Le Comité ENVI (pour environnement) du Parlement européen votera ce 19 septembre son avis sur le projet de règlement relatif aux émissions sonores des véhicules. Le texte de compromis proposé aux membres de la commission ENVI par le député rapporteur sur ce dossier a été rédigé par… le constructeur automobile Porsche !
Le projet de règlement établit des limites de bruit pour les voitures, camionnettes, camions et autobus. Le texte envoyé aux députés (« compromise amendment » dans le jargon européen) est censé réaliser un arbitrage entre les positions des membres de la commission et être rédigé par le rapporteur, en l’occurrence Miroslav Ouzký, membre du groupe des Conservateurs et Réformistes européens (voir la fiche de procédure). En fait, c’est Porsche qui a rédigé le texte !
Les parlementaires ont attendu le « compromise amendment » durant tout l’été. Lorsqu’ils l’ont enfin reçu, ils se sont rendu compte que l’auteur en était « Gerhard, Hans-Martin, Porsche AG ». Initialement prévu en juin, le vote avait été reporté par M. Ouzký pour avoir le temps de trouver les bons compromis. Il apparaît maintenant qu’il attendait en fait l’avis de Porsche, lequel a été rédigé début juillet.
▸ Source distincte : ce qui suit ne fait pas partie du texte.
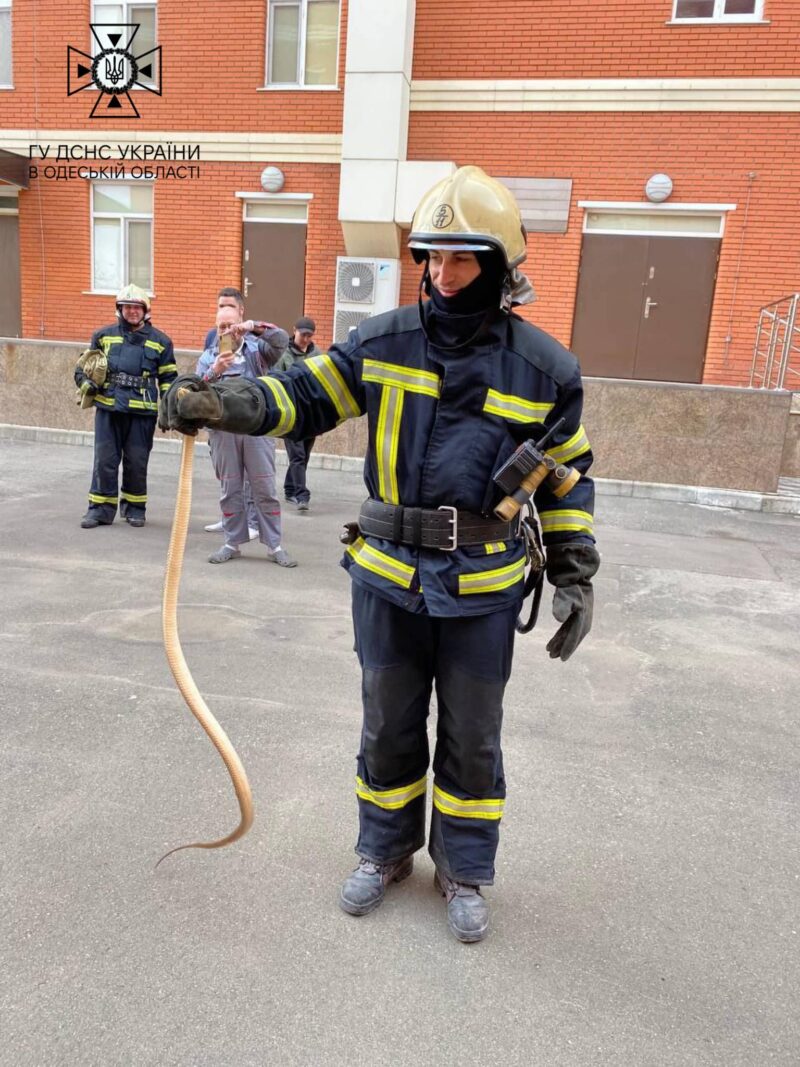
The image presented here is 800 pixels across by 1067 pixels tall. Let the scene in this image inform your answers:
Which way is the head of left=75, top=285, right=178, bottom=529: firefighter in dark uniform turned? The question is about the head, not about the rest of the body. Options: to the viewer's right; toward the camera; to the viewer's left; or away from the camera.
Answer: toward the camera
Si les eurodéputés votaient en faveur du texte émanant de Porsche, cela pourrait mener à un affaiblissement des normes de bruit actuelles (qui datent d’une quinzaine d’années) et à une exemption pour de nombreux véhicules. La proposition de Porsche inclut des dispositions spéciales – qui s’en étonnera ? – pour les voitures de sport. Tout cela constituerait un retour en arrière sans précédant dans la législation environnementale européenne. Le bruit du trafic routier est un problème environnemental majeur, affectant cinq fois plus de personnes que toutes les autres sources sonores cumulées, soit plus de 210 millions de citoyens européens. Annuellement, se sont 50.000 décès et près de 250.000 malaises cardiaques qui sont imputables au bruit du trafic en Europe.
Porsche n’en est pas à son coup d’essai : en 2009, le constructeur automobile tentait déjà d’influencer l’organe de régulation qui travaille sur ces questions au sein des Nations Unies en proposant des normes qui auraient permis la mise en circulation de voitures dix fois plus bruyantes qu’actuellement. En juin de cette année, au cours d’une réunion au Parlement européen, Porsche suggérait que le coût du trafic routier devrait être pris en charge par les autorités locales qui devraient construire des barrières antibruit et redessiner les espaces urbains, solution préférables, aux yeux de l’industriel, à la construction de voitures moins bruyantes.
Ils seraient incompréhensible que les parlementaires européens votent le « compromise amendment » de Porsche qui constitue un véritable pied de nez à la démocratie.